I need some assistance to see if we can build a workflow around returning all of the results from Hubspot's cursor paginated API.
The end goal is to hopefully return all of the data from the API and then load that data into the Retool built-in Dashboard.

This was useful, but not sure if it will work on workflows.
I also need some help with building the recursive steps for the Hubspot API data return.

Hey @Jushy_jag :slightly_smiling_face:

Building something in workflows is certainly possible!

Function blocks are super helpful because they provide the ability to make reusable requests that accept similar parameters, similar to how query.trigger({additionalScope: {}}) works. The syntax and UI for them are a bit different so I'd recommend reading the docs.

To give an example I'm going to use the public GraphQL API from anilist.co and we're just going to fetch a list of characters. The API accepts a page variable that we can use to mock the cursor.

This is what the function block looks like!

Note that it has one cursor parameter defined at the top which can be used in the query. The 1 there is just a default value for testing, it will actually get passed values from a JavaScript block:

Here we call paginatedApi as an async function, similar to how we might call query.trigger() except that instead of passing parameters as part of and additionalScope object they get passed directly to the function in the correct order.

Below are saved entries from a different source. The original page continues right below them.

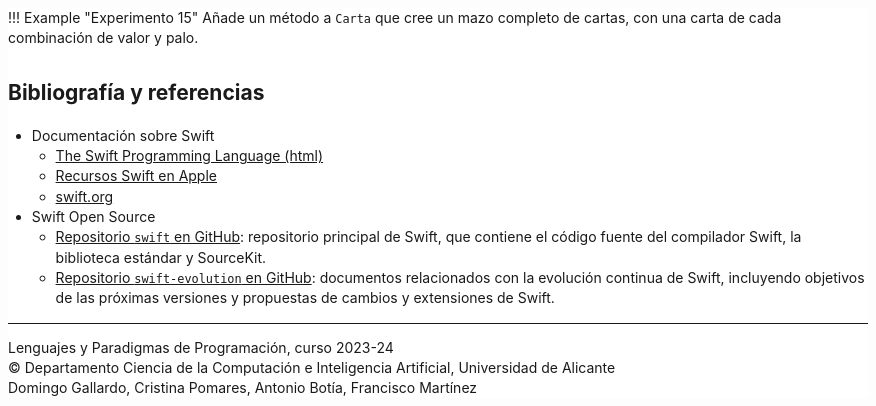 !!! Example "Experimento 15"
    Añade un método a `Carta` que cree un mazo completo de cartas, con
    una carta de cada combinación de valor y palo.



## Bibliografía y referencias

- Documentación sobre Swift
    - [The Swift Programming Language (html)](https://developer.apple.com/library/prerelease/content/documentation/Swift/Conceptual/Swift_Programming_Language/index.html)
    - [Recursos Swift en Apple](https://developer.apple.com/swift/resources/)
    - [swift.org](https://swift.org)
- Swift Open Source
    - [Repositorio `swift` en GitHub](https://github.com/apple/swift): repositorio principal de Swift, que contiene el código fuente del compilador Swift, la biblioteca estándar y SourceKit.
    - [Repositorio `swift-evolution` en GitHub](https://github.com/apple/swift-evolution): documentos relacionados con la evolución continua de Swift, incluyendo objetivos de las próximas versiones y propuestas de cambios y extensiones de Swift.

----

Lenguajes y Paradigmas de Programación, curso 2023-24  
© Departamento Ciencia de la Computación e Inteligencia Artificial, Universidad de Alicante  
Domingo Gallardo, Cristina Pomares, Antonio Botía, Francisco Martínez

Outside of that things function as they otherwise would! The API has a total of 5000 characters so the pageLimit shouldn't be reached but its there just for good measure :sweat_smile:

You can try importing the workflow and play around with it yourself, let me know if that helps or you have any questions!
getting all paginated results.json

Smart idea here. Looping over a static number that can be set in a variable works well.
One issue I am running into, which is probably specific to how the Hubspot API works, is that the cursor returned after every API is very large. From running some test API calls from my account, I have come to realize that the cursor could be as large as 3 million. Clearly I cannot loop through 3 millions times, that will take forever. Is there any other way around this? Maybe by calling it recursively and passing each cursor to the next API call.
Another issue is that when I loop through with the way you have shared, I tend to get a lot of duplicate data in the return. This issue is probably because the cursor does not increase linearly.

@Jushy_jag that's a great callout and something I could've clarified a bit more here. Typically with cursor-based pagination, the next cursor will be returned in the API response itself. Your code might look something more like this:

const pageLimit = 200;
let totalRecords = [];
let cursor;

for(let page = 1; page <= pageLimit; page++){
  const pageData = await paginatedApi(page);
  const newRecords = pageData.data.Page.characters;
  cursor = pageData.data.Page.pageInfo.nextCursor;
  
  totalRecords = totalRecords.concat(newRecords);
  
  if(!cursor) break;
}

return totalRecords;

Presumably, the call to your API would be different as well, will a more explicit reference to a cursor. Different APIs handle cursor-based pagination slightly differently so there's typically some additional customization that needs to be done. Good questions to ask are

  • How does my API expect and return cursors?
  • How can I tell if there's a next page?

And then build your answers into the JS logic.

I think your point about the cursor not being linear is likely spot on too. Cursors tend to be associated with the last record that has been fetched as opposed to a particular page, one of the nice things about them is that they can work independently of page size.

Do you expect to be processing 3 million rows? Do you maybe have an example response from your API that we could look at for the correct syntax?

Anyone have some example code for an API that uses Limit Offset? I'm trying to build a workflow that will call an API and return all results the API takes various parameters including fromDate, toDate, limit, and start.

More specifically I have an API that returns the following: {"data":{"success":true,"message":"Success","response":{"start":1,"limit":1000,"returned":1000,"total":2954,"data":[{}]}}}

So I need to loop through until data.response.returned = 0

Hey @kirkholmes!

Curious to know if something like this works for you:

const pageLimit = 200;
let totalRecords = []; 

for(let page = 1; page <= pageLimit; page++){ 
  const pageData = await paginatedApi(page);
  const newRecords = pageData.data;
  const totalCount = pageData.total;
  totalRecords = totalRecords.concat(newRecords);

  if(totalRecords.length => totalCount) break; 
} 

return totalRecords;